--- Page text ---

People in Virtual Places
In Tom Boellstorff’s words (2008), virtual world ethnography presupposes that “virtual worlds are places”, and thus “fieldsites [...] making an ethnographic approach conceivable” (p. 91). At heart, and bracketing its many variations and the discussions surrounding it, ethnography is about entering a place and staying in that place long enough to get a sense of its culture from the inside. The ethnographic approach is, however, not the only approach to studying virtual worlds, and this section gives a brief overview of how ethnography is situated in recent virtual worlds research.
Annette N. Markham (1998) offers three categories for the ways in which users can conceptualise an online community: as tool, as place, and as way of being. Based on Markham’s work on (and in) text-based, online communities, the categories are meant to be a rough starting point for thinking about the myriad ways users approach such communities. The categories are also useful when surveying recent work on avatar-based, 3D virtual worlds such as “Second Life”. Markham stresses that the three concepts are not used exclusively and that they form a continuum. On a day when it seems to blend seamlessly into everyday life, a user might think of the virtual world as a way of being. Perhaps on the following day, the user thinks of it more as a place to be visited.
The tool approach is, e.g., employed by psychologist Nick Yee (2007) who have documented how the main tool for engagement with a virtual world, the avatar, influences not only how one is perceived by other users but also self-perception.

--- Supplied material ---

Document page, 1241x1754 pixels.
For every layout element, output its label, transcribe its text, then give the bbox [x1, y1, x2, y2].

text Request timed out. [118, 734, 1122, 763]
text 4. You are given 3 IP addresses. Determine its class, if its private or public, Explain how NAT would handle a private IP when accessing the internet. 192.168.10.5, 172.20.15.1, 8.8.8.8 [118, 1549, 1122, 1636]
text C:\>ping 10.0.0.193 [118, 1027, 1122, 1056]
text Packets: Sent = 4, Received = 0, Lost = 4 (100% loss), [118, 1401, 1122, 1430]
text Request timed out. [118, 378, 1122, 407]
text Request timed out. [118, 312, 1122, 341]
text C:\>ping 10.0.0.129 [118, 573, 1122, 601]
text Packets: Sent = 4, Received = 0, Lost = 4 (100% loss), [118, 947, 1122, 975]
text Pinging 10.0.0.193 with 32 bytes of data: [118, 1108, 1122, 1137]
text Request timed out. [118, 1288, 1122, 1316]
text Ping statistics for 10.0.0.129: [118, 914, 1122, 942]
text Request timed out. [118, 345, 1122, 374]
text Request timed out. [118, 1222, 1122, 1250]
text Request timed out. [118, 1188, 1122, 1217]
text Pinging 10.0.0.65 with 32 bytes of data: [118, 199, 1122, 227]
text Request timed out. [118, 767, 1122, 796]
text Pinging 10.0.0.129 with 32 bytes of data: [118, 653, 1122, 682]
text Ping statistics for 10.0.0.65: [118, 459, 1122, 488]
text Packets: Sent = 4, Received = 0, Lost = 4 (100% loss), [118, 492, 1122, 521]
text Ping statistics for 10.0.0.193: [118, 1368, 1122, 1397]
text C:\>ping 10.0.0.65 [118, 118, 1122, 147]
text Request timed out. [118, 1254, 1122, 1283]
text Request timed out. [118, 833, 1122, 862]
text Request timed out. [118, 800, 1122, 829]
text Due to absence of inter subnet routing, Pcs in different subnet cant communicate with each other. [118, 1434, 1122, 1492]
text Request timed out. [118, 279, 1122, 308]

---

Exercise requirements: Write the next part of the passage on ethnography in virtual worlds, picking up right after its final sentence. None of these entries is needed.

Response to the exercise:
The notion of place is constantly present in Howard Rheingold’s early book (1993) on “The WELL” (a text-based world preceding the World Wide Web with almost a decade). Place also makes itself present in Lisbeth Klastrup’s work (2003) on “EverQuest” (SOE, 1999) in which she brings examples of how changes to virtual places radically alter social practices. A more recent article by Eric Hayot and Edward Wesp (2009) goes into detail with the social construction of place in “EverQuest”.
The notion of the virtual world as a way of being underlies work focusing on the blurred boundary between online and offline. Examples are Mário J. L. Guimarães, Jr.’s ethnographic study of “The Palace” (2005), a 2D precursor to contemporary virtual worlds (Time Warner Interactive, 1995), and T. L. Taylor’s ethnography (2006) of “EverQuest”, tellingly titled “Play Between Worlds”. In a sense, work focusing on blurred boundaries are a variant of the place approach, since there would not be a boundary, blurred or not, if the virtual world was not a place in its own right.
Based in the notion of place, ethnographic approaches have been used for text-based and two-dimensional virtual worlds. But the virtual world is, arguably, a place in a stronger sense when it is three-dimensional and engaged with through an avatar.